Out of the kiln - or not
This last week started well, Rob had fired the gas kilns and my beautiful celadon glaze emerged flawlessly from the kiln, on a couple of very basic test pieces. I wish I had glazed some of my serious pots instead, but was not expecting success at the time.
My cone 5 glazes came out of the test kiln, but had not worked at all, they were runny and transparent instead of opaque and matt. At least last time they were buttery and thick, the problem had then been with the colour and not the finish. I don't know how the test kiln fired, and Cath has not mentioned the firing. I need to ask her to see what can be done to try to make this glaze work. I will check back to see whether there is a firing schedule with the recipe.
My two greenware pots had not been fired to bisque, one has been there for two weeks now, the other a week.
Making
I made two further pots this week. The first was a porcelain stoneware pot using the PF700G. It was difficult to build with, and the joins opened up several times whilst building. The pot is very big, (I made a mistake whilst cutting the slabs). I dried the pot with the intention of water etching it, but I am not sure the pot can be handled without opening up the joins again. I will have a go, but maybe I should get it fired to bisque whilst it is in one piece.
The second pot used ES40 so was a lot easier and quicker. I tried to make a round ended pot but without narrowing the width after the join to the half circle. It looks too big, and is not very elegant. I added clay strips to the outside surface, to raise the lines. This is not quite right, the lines are too thick and clumsy. Maybe they should have stood on edge rather than lie flat.
I'm not happy with either pot, although repeating the same basic form has been helpful.
Formers
Unfortunately the flexible MDF for my former is no longer stocked by local suppliers. It has been phased out, Wickes had some but it would not bend sufficiently to make the tight curves I need, and it broke in the store. On Thursday I bought some 110mm half round guttering, which will have to do for the smaller curves.
Nigel will try to cut the large 240mm pipe in half if I can mark it up. Unfortunately the small piece I have is not flat, so cannot be marked accurately, but there is a larger piece that might be ok, I need to check.

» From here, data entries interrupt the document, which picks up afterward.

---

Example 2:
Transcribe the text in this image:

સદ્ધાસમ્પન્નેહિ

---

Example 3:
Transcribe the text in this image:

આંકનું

I have also emailed three companies to see whether they can sell me a couple of offcuts of industrial guttering, (this is 200mm diameter).
Learning
Yesterday, an Instagram post by Brian Hopkins, explained that as he has become older he has produced fewer pots. The pots he produce are however of higher quality, largely because he has planned in advance what he will make, and has accumulated the skills and knowledge necessary to bring them to fruition.
I was thinking about my two pots, as well as clay body tests and glaze tests that hadn't worked when I listened to Brian Hopkins. He said that earlier in his ceramic career he had made a much greater quantity of pots. He needed to do that because he was 'learning through quantity'.
I want lines on my pots, I have tried it out with tape and I like the effect. I don't know whether I want the lines on my pots to be etched, carved, or coloured. If they are coloured should they be slip, inlays, oxides underglazes or onglazes. I have to test them to decide which I like best. I have tested most of these effects on test tiles, although a few methods have made it onto pots. Making the forms has been a similar process, the same is true of clay body choice and glazing. It has been a frustrating week, and I had hoped to be further ahead, it seemed to me like another week wasted. But maybe if he is right, I am just learning through quantity, and this week has not all been wasted. On a positive note I made a beautiful celadon, at long last, and I have now made clay body test pots to evaluate. I have tried the lines as texture, carvings and inlays, and the only choice left to try is onglaze. So decisions have, or can be made more confidently.